When the agreement expired in 2023, Urbina said China intervened and there are now at least six ships flying the Moroccan flag.

Research by the Outlaw Ocean Project has found that over the past six years, more than 50 vessels flagged to a dozen different countries and owned by Chinese companies have committed crimes including illegal fishing, unauthorized transshipment and forced labor.

Transshipment is a maritime term for the illegal transfer of catch from one vessel to another.

The report also details the disappearance of Emmanuel Essien, an official of the Ghana Fisheries Commission, from the Meng Xin 15, owned by the Chinese company Dalian Meng Xin Ocean Fisheries, on the night of July 5, 2019.

Essien went missing for two weeks after providing police with video evidence of the crew of another Chinese vessel illegally transferring catch from their ship to a second vessel.

Milko Schvartzman, one of the project’s lead researchers, said ships operated by Chinese companies “show a pattern of repeatedly turning off their automated tracking systems for periods longer than a day.”

“When vessels go ‘dark,’ it often indicates illegal fishing and transshipment, because it becomes more difficult for law enforcement to track a vessel’s movements or see if it is engaging with other vessels at sea,” Schvartzman told The Epoch Times.

Walker said the Chinese regime subsidizes the fishing industry with billions of dollars to create jobs, generate profits and feed a growing middle class.

“Chinese companies that enter the waters of other countries are also eligible for these annual subsidies,” he added. “Their presence in foreign waters also has a strong geopolitical motive.”

As US and European fishing fleets and navies shrank, Western development financing and market investment in Latin America, Africa and the Pacific also declined, the project’s report said.

According to Schvartzman, this has created a gap that China is filling as part of the Belt and Road Initiative, Beijing’s global development program.

He pointed to Latin America and the Caribbean.

According to the World Economic Forum, China’s trade with these regions increased from $12 billion to $315 billion between 2000 and 2020.

According to the WEF, the China Development Bank and the Export-Import Bank of China, two major Chinese state-owned banks, provided $137 billion in loans to Latin American governments between 2005 and 2020.

In return, Walker said, China has at times been given exclusive access to a wide range of resources, from oil fields to lithium mines and fishing grounds.

Urbina said the maritime domain is a key focus of China’s growth plans.

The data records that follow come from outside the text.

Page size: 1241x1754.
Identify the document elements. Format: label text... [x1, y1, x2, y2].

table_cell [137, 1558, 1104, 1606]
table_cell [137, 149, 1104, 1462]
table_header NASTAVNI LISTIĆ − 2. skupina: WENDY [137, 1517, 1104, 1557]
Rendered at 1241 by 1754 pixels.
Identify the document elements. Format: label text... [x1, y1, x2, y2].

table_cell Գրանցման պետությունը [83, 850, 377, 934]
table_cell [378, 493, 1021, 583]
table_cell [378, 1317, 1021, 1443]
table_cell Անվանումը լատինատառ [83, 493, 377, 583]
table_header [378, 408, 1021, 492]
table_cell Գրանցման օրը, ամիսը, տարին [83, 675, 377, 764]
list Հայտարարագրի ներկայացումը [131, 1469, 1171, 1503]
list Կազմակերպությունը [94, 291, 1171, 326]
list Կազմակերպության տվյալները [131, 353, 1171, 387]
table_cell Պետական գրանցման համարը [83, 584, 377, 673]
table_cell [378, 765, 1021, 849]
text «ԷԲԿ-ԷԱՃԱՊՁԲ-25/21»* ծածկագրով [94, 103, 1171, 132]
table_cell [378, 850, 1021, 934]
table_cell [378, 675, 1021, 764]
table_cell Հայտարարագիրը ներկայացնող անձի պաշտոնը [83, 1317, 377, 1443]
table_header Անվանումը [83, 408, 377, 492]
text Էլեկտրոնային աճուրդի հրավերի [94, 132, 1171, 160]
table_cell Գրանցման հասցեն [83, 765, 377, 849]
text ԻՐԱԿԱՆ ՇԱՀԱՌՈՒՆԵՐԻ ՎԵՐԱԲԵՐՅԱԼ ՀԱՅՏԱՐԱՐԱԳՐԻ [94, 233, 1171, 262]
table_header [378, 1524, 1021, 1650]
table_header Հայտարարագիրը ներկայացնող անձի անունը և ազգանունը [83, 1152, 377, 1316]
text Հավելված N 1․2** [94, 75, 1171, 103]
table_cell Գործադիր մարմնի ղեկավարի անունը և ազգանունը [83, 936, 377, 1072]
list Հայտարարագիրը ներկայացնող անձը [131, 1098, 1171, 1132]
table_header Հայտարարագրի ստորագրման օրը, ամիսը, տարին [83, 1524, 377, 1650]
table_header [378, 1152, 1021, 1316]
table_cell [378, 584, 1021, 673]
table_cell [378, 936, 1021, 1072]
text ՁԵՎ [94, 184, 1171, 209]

“These include exercising power over the high seas and disputed waters such as those in the South China Sea, as well as consolidating control over shipping, fishing in foreign coastal waters and ports abroad,” he said.

The Outlaw Ocean Project report found that Chinese companies now operate dozens of offshore processing plants, cold stores and terminals in more than 90 overseas fishing or shipping ports.

“China’s appetite for expansion and exploitation of natural resources shows no signs of abating, and I fear we have passed the point of no return,” Walker said.